The University of Pennsylvania’s Center for Improving Care Delivery for the Aging (CICADA) has announced three new postdoctoral and junior faculty to become the program’s fourth cohort of CICADA Scholars pursuing pilot research and receiving training and mentorship in health services research.

Established on the Penn campus three years ago, CICADA is funded through a five-year grant from the National Institute on Aging (NIA) as a new Resource Center for Minority Aging Research (RCMAR).

CICADA is a multidisciplinary research initiative aimed at improving the diversity of the health services research (HSR) workforce studying aging and health care issues.

The three new grantees for the 2021-2022 CICADA cohort are:

Lan Đoàn, PhD, MPH, a Postdoctoral Fellow in the Department of Population Health, Section for Health Equity, in the Center for the Study of Asian American Health at New York University. Her CICADA pilot project is titled “Addressing Missing Racial/Ethnic Data in Electronic Health Records for Health Equity Research.”

Courtney Lee, MD, MPH, a Penn LDI Associate Fellow and internist at Penn Presbyterian Medical Center and General Internal Medicine Fellow at the University of Pennsylvania. Her CICADA pilot project is “Impact of the Caregiver Advice, Record, Enable (CARE) Act on Patient Experience and Readmissions at US Hospitals.”

Rose Onyeali, MD, a Penn LDI Associate Fellow, an attending hospitalist at Pennsylvania Hospital, and a recent graduate of the Geriatrics Fellowship at Penn. Her research interest focuses on  incarcerated adults with cognitive and functional impairments and her CICADA pilot project is “Improving Transitions of Care for Incarcerated Older Adults.”

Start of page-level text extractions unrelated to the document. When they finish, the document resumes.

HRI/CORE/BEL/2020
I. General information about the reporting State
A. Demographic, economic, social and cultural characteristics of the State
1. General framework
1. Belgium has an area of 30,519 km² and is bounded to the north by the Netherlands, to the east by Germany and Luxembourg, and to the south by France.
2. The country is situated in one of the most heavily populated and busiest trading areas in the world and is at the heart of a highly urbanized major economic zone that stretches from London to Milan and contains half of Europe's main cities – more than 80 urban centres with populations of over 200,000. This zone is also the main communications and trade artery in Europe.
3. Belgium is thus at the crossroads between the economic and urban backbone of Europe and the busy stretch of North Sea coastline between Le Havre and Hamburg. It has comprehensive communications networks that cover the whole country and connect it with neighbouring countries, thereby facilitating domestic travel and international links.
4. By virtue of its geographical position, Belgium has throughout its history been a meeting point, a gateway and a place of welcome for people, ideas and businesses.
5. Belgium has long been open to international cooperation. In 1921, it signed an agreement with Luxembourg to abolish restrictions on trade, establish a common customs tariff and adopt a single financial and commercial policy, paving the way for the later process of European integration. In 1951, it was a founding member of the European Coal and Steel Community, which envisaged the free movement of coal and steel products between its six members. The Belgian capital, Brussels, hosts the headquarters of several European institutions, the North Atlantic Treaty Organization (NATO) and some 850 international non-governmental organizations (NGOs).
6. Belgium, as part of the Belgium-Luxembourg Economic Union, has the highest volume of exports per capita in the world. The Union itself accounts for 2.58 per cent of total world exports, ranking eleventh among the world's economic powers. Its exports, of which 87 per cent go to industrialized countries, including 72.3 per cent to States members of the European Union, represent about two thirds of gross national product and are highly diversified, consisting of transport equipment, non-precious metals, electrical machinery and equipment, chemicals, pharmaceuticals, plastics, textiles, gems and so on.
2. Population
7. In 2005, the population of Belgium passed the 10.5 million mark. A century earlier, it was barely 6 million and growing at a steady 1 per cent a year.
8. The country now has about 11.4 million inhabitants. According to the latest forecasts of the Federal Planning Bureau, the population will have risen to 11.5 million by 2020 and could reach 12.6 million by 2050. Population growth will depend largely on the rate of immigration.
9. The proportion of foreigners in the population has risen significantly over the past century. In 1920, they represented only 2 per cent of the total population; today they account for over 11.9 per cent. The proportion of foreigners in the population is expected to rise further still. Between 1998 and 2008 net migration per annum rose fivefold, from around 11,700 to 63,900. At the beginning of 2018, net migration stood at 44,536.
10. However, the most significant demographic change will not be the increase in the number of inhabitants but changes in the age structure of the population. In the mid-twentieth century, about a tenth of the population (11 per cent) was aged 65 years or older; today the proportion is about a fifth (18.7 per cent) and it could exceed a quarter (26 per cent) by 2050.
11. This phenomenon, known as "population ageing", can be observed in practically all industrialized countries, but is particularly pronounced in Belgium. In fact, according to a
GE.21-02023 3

“This last year with the COVID-19 pandemic demonstrated once again the profound inequities in health care in the U.S. It underscores the critical importance of research focused on addressing these inequities and having a diverse and talented workforce to do this work,” said CICADA Co-Director Rachel Werner, MD, PhD. 

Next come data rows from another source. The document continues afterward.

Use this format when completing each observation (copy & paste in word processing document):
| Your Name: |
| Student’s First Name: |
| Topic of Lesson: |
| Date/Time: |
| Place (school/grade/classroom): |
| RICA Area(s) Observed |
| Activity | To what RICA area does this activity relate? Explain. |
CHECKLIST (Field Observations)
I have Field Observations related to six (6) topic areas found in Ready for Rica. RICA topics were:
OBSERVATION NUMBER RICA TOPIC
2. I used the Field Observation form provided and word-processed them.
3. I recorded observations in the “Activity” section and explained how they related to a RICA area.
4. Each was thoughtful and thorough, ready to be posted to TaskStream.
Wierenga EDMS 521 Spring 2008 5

“The ongoing level of interest and quality of candidates in this program are further indications of its importance,” said CICADA Co-Director Allison Willis, MD, MS. “They indicate the crucial need to broaden expertise in minority health research as we address equity issues made even clearer by the pandemic.” Werner is Executive Director of LDI and a Professor at both the Wharton School and the Perelman School of Medicine; Willis is an Associate Professor at the Perelman School of Medicine.

Health Services Research Focus

Launched in 1997 with centers at a handful of universities, the NIA’s national RCMAR program has 18 research and training facilities across the country. Each center focuses on a different aspect of aging and health care. Penn’s is one of a few that focus on the discipline of health services research, the study of how health care delivery is organized, financed, managed, quality-controlled, and regulated.

The essential goal of RCMAR is to recruit, mentor, and develop minority junior faculty members into accomplished research scientists, a process that begins with pilot research projects they undertake with their mentors. Since its founding 24 years ago, more than 400 research scholars have come through the RCMAR program, most going on to academic research careers.

Diverse Perspectives

The broad RCMAR programs are informed by the fact that underrepresented researchers bring essential diverse perspectives and, often, personal experiences to bear in understanding the social, economic, political, and environmental determinants of racial and ethnic disparities in health and health care. According to the federal Office of Minority Health, underrepresentation in research leads to underfunding of health research as well as a lack of culturally appropriate theories, models, and methodologies.

The CICADA program is facilitated through Penn LDI and links to all of Penn’s 12 schools. CICADA mentors are drawn from across the University, creating an interdisciplinary approach to training.